* _WORK REQUIRED_
Only one stretch of the data below should be repeated: the lines from the line containing "FOUR-330: present -> none" through the line containing "AUDIT - unlock", inclusive, exactly as they are.

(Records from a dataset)
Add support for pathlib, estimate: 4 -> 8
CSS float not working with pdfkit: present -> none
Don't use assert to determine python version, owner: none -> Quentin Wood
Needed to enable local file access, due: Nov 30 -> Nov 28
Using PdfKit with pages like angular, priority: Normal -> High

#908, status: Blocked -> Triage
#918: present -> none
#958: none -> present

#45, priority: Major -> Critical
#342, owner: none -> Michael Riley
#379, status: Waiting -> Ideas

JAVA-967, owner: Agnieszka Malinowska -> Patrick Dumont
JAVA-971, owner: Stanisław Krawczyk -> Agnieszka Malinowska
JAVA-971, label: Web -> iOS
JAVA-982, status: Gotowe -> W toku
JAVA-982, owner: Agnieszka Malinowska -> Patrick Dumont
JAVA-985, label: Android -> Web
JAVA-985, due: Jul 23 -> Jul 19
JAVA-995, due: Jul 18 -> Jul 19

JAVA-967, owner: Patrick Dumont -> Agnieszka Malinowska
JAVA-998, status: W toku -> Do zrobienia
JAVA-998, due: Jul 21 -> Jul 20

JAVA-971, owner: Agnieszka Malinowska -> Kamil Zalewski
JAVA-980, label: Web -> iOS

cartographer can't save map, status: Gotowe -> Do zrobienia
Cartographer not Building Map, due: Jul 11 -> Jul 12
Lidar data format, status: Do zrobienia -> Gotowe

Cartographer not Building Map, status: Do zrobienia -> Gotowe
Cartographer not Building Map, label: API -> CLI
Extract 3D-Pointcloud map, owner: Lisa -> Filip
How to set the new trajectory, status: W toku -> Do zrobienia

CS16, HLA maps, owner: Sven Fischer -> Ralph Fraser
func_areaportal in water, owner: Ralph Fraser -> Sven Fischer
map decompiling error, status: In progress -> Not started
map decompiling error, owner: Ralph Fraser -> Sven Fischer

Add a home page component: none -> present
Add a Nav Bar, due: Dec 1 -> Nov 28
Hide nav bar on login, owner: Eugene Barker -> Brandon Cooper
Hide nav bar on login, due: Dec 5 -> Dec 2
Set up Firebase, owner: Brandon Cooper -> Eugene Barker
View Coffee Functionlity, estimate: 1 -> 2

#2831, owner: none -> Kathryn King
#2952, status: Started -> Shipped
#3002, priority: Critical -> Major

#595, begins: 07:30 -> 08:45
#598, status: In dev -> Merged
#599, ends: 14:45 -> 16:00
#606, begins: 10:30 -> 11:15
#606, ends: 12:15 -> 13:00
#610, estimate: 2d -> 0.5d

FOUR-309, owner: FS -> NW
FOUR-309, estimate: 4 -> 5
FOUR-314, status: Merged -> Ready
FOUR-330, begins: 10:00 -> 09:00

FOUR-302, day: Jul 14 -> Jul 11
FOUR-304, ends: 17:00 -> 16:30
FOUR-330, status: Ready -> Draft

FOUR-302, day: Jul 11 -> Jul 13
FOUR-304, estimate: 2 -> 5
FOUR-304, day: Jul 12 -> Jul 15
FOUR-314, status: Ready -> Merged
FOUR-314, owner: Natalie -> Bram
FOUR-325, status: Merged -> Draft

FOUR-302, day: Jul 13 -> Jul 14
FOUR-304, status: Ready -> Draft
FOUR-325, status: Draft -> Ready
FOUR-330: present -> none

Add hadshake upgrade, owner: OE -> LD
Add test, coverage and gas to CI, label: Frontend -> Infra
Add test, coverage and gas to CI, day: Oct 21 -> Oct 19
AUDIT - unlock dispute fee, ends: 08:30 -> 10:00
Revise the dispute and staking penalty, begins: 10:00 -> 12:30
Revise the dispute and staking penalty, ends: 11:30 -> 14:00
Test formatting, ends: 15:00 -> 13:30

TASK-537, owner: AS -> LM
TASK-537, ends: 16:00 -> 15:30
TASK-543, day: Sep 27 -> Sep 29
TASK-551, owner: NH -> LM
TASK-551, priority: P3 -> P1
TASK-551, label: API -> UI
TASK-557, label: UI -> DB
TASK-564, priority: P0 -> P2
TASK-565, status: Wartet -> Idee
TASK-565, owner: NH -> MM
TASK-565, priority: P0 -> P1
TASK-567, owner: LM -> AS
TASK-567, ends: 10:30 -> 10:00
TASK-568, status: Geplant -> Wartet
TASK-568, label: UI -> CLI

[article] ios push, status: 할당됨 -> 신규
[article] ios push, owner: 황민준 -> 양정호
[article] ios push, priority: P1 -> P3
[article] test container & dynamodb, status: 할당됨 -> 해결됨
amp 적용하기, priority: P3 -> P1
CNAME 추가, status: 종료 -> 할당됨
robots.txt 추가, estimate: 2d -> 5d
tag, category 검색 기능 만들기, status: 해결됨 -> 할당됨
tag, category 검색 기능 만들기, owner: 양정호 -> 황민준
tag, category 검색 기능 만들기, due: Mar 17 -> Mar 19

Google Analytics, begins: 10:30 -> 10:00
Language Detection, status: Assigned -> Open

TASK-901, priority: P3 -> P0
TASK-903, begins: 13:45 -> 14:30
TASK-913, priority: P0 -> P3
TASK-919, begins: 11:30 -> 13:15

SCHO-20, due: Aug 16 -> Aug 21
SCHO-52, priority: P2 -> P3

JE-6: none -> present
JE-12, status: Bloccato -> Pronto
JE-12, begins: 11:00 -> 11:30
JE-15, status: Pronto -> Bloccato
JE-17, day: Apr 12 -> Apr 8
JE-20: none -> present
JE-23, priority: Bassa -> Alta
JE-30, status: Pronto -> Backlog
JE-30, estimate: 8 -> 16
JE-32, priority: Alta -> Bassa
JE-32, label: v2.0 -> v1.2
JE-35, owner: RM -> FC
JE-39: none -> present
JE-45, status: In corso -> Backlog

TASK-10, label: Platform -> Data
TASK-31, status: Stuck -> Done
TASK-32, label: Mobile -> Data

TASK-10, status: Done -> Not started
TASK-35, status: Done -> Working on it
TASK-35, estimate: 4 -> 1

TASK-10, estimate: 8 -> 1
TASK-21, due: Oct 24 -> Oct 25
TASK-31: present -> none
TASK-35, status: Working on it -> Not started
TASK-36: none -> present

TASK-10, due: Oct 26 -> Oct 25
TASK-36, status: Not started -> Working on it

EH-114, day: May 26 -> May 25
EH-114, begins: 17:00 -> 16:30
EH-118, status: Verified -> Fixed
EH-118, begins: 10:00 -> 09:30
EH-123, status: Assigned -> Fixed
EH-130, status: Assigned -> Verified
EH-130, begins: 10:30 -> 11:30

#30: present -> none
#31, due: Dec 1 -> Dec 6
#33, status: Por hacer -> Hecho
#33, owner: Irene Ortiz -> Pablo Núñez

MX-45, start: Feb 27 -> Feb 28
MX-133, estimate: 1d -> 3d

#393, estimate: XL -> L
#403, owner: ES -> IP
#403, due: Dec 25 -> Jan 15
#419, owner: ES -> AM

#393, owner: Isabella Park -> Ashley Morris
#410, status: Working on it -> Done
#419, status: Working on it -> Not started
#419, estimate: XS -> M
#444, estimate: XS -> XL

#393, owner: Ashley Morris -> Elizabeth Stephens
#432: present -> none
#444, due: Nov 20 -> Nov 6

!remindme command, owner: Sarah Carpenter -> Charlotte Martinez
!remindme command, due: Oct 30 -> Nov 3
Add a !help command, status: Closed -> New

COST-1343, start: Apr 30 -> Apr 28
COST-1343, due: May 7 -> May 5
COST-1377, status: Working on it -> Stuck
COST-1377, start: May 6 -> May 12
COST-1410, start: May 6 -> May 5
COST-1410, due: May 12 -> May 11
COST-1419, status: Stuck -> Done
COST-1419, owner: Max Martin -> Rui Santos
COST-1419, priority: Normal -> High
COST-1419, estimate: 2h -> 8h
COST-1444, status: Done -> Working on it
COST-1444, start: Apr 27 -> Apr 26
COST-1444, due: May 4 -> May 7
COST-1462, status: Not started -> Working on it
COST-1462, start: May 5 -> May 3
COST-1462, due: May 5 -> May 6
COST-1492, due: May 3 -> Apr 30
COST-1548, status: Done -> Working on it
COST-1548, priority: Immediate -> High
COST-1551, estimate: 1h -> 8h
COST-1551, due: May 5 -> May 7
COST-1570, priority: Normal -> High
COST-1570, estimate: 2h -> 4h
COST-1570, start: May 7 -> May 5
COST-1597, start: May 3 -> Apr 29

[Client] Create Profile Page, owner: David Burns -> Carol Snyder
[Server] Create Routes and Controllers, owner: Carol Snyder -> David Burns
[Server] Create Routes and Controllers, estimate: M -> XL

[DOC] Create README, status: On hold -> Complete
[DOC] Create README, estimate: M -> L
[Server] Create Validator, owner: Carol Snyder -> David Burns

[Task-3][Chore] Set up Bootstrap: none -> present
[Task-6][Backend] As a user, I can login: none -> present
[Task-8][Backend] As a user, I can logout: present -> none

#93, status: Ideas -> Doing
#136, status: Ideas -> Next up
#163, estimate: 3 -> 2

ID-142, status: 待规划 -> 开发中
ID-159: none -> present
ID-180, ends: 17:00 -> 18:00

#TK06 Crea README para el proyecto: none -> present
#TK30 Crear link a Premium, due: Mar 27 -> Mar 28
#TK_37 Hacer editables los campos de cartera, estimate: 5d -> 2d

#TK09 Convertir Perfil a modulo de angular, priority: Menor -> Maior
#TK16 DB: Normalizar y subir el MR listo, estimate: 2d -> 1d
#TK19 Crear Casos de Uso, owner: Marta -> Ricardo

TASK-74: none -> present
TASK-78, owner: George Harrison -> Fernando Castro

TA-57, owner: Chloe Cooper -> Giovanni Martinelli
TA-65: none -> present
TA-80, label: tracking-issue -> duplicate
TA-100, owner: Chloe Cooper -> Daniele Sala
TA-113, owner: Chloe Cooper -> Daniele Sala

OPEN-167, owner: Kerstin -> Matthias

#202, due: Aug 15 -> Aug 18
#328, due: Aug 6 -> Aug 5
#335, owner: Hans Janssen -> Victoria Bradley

* _RESULT OF THE TASK_
FOUR-330: present -> none

Add hadshake upgrade, owner: OE -> LD
Add test, coverage and gas to CI, label: Frontend -> Infra
Add test, coverage and gas to CI, day: Oct 21 -> Oct 19
AUDIT - unlock dispute fee, ends: 08:30 -> 10:00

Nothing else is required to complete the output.